My only criticism is that there are a few factual eras regarding the Governors name in Virginia, and some facts about school closings in Virginia.
As a graduate student in philosophy and history, I recommended this book for anyone interested in American history, civil rights era history.
Putting a landmark case in context.......2004-05-03
This book looks at the case of Brown vs. Board of Education that outlawed segregation in schools 50 years ago this month. The actual case only takes up several chapters in the middle of the book. What is important is that the book tries to put the case in terms of legal, and societal, context. Chapters leading up speak about the legal challenges to segregation that appeared in the 50 prior years since Plessy v. Ferguson enshrined the doctrine of "separate but equal" in our nation's laws. Because law is built upon precedence, these cases mark the stones on which the group of cases, eventually to be grouped under Brown, would stand. The authors take us inside the Supreme Court and helps analyze the decision making process, and examine the subsequent practices and pitfalls of the implementation of that decision. It is a case that even a half century later the repercussions are still felt in America.

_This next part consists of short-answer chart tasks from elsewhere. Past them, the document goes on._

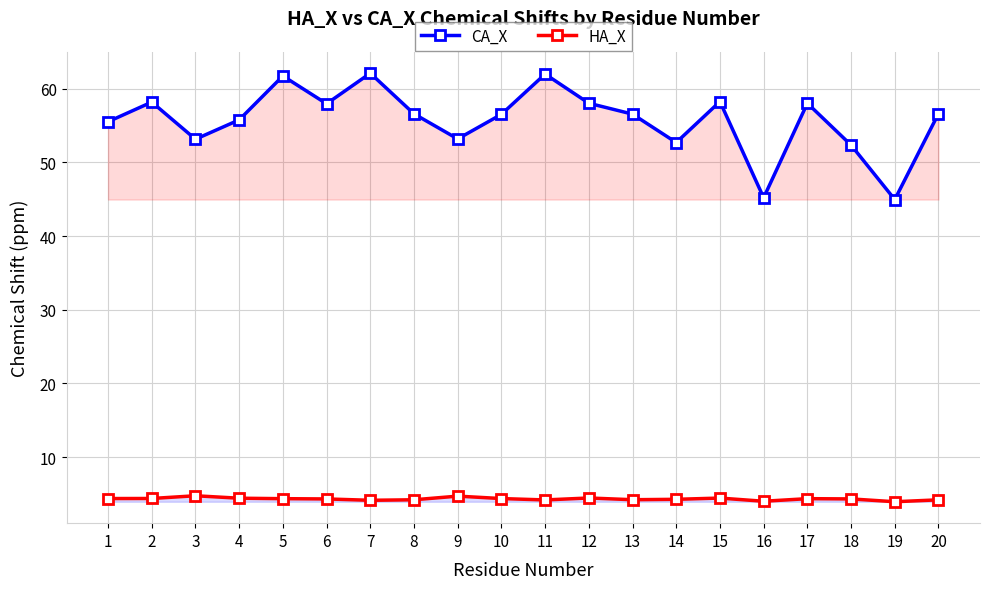

Which has a higher value, 3 or 2?

2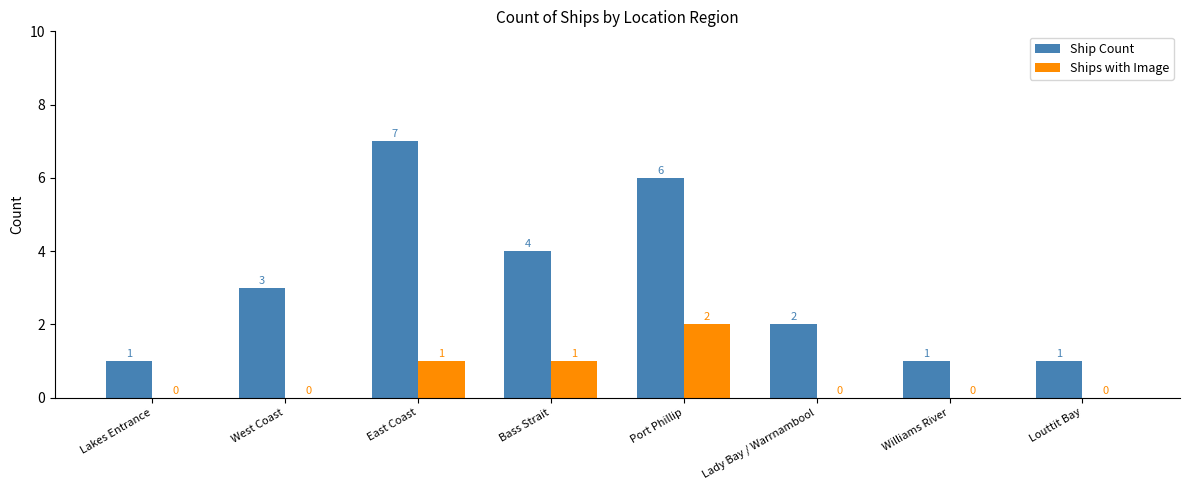

What are all the series names shown in the legend?

Ship Count, Ships with Image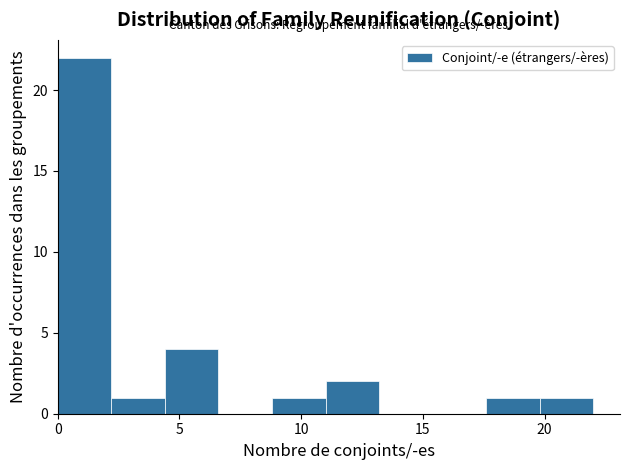

Reading left to right, transcribe this chart: for each bar, give the range it covers on the x-axis and its height. Neither the bar edges nor the heights are printed on the chart, so give them approximately, as read against the axes.

0.0 to 2.2: 22
2.2 to 4.4: 1
4.4 to 6.6: 4
6.6 to 8.8: 0
8.8 to 11.0: 1
11.0 to 13.2: 2
13.2 to 15.4: 0
15.4 to 17.6: 0
17.6 to 19.8: 1
19.8 to 22.0: 1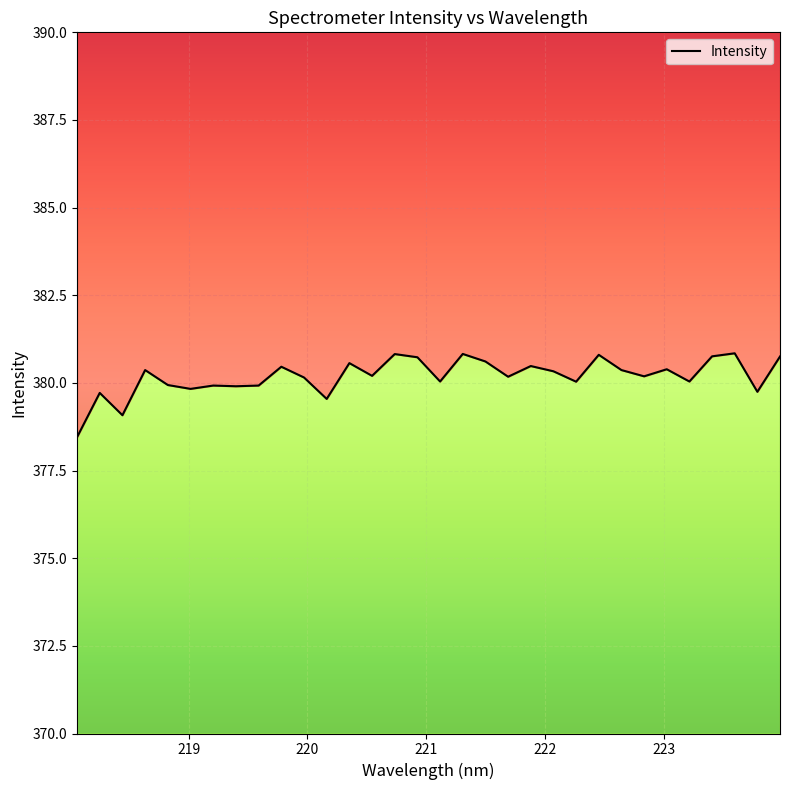

What is the maximum value shown in the chart?

380.8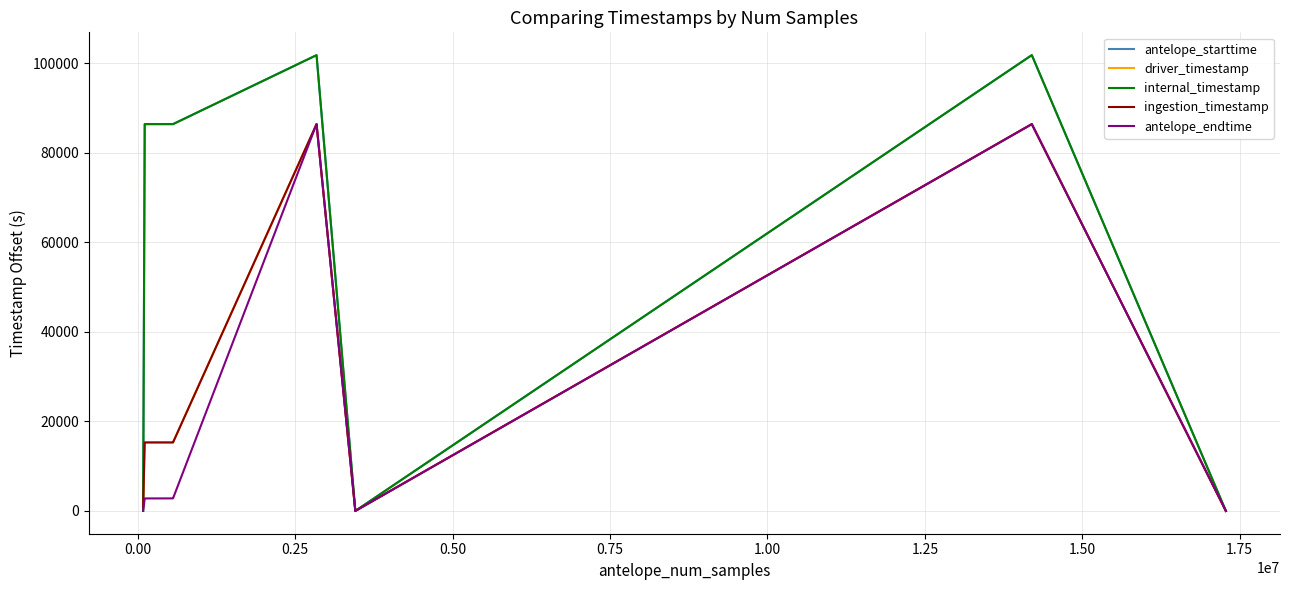

How many lines are shown in the chart?

5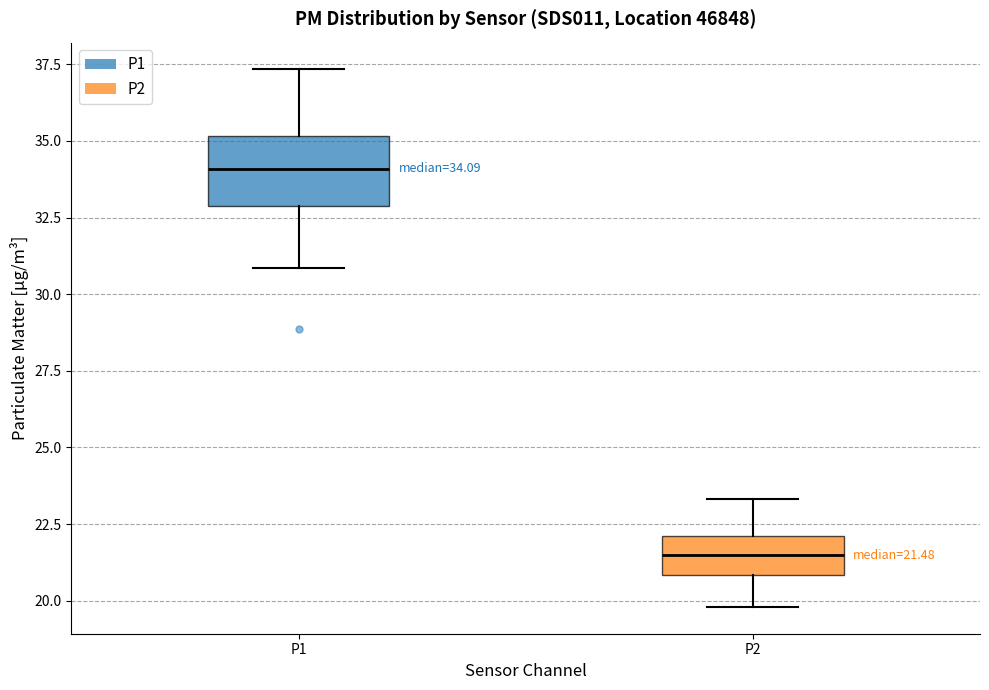

Which box has the highest median line?

P1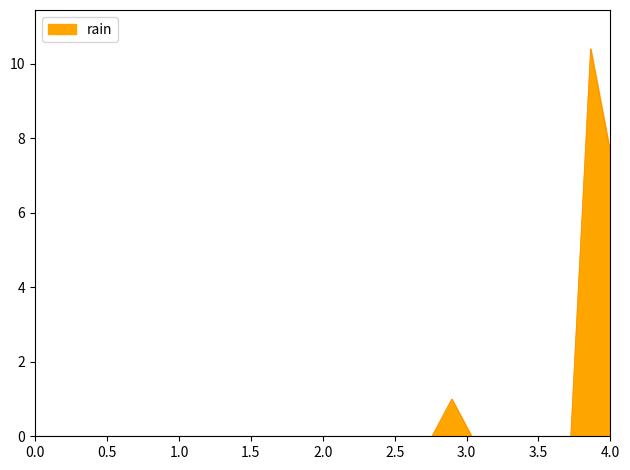

What is the difference between the maximum and minimum values?

10.4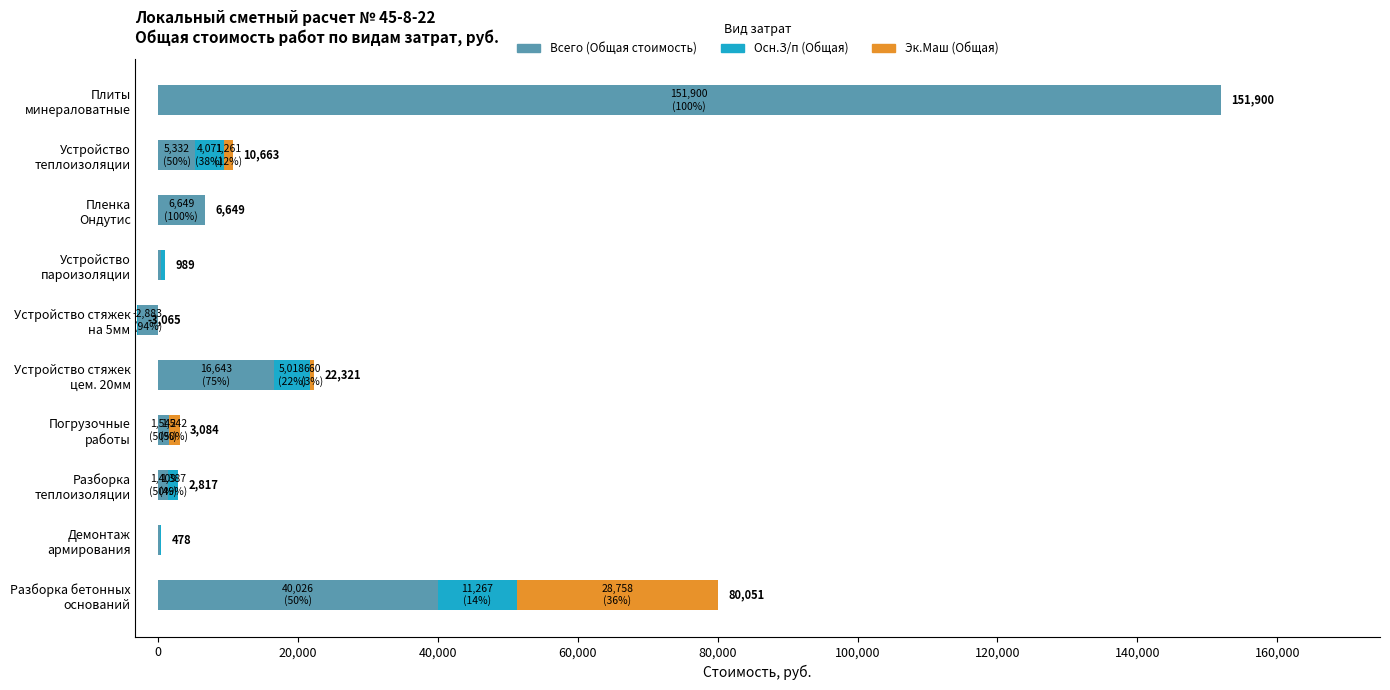

What is the maximum value for Осн.З/п (Общая)?

11267.3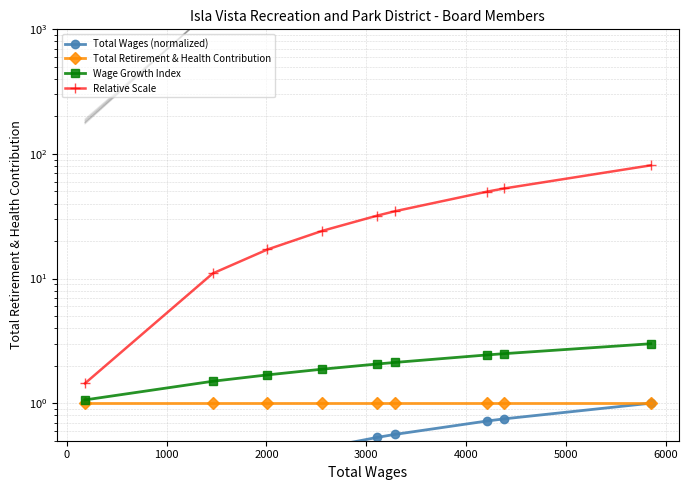

How many data points in Relative Scale are above 31?

5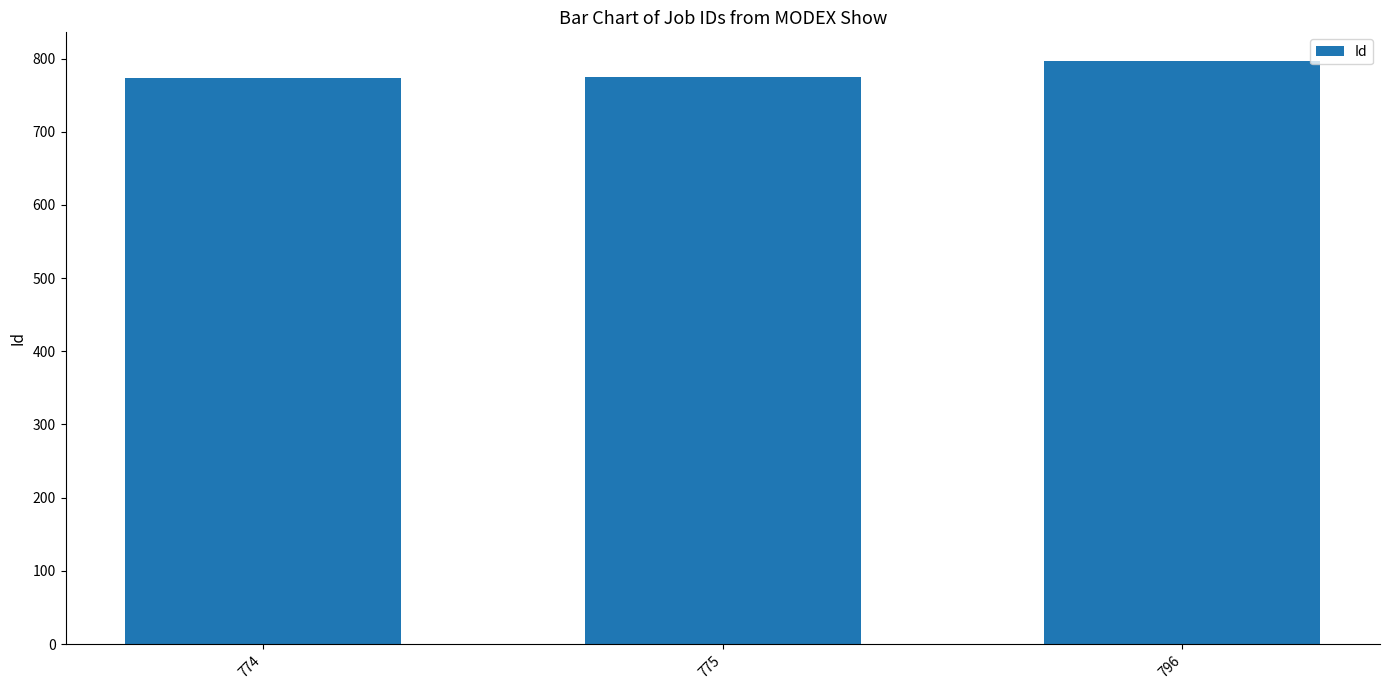

What is the change in value from 774 to 796?

+22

This is not a scintillating read. The focus is on the law and the legal actions leading up to and after the decision. But it is an excellent book to put this event into legal context.
Good book, but does not focus on Brown v. Board of Education.......2004-03-07
When one sees the title "Brown v. Board of Education", it immediately stirs up notions of a Supreme Court case involving desegregation of public schools in America. Robert Cottol, Raymond Diamond, and Leland Ware have given us some of that feel, but not enough in this book.
The book, only 240+ pages to start with, does not even touch on the Brown case (or any of the six cases that collectively were referred to as "Brown") until page 119. The first half of the book is spent exploring the history of segregation in education and in America as a whole. I believe that this is an important topic, but not of enough importance to require half of a book that is supposed to be about this one Supreme Court case.
Aside from the fact that there is little in the book that deals with the case itself (besides the history of segregation in education, there is a substantial section of the book that deals with direct ramifications of ordered desegregation and the reactions of state and local governments to this order), the book is well written. I enjoyed reading the book, but I think that I would refer readers to a broader history of the Supreme Court and interventions in race relations, such as the new Klarman book "From Jim Crow to Civil Rights: The Supreme Court and the Struggle for Racial Equality" instead of this book.
If, however, one is looking for a consice book that does indeed provide the story of segregation in American education, including the historic decision in 1954 that abolished that segregation, this is a great book to read and understand.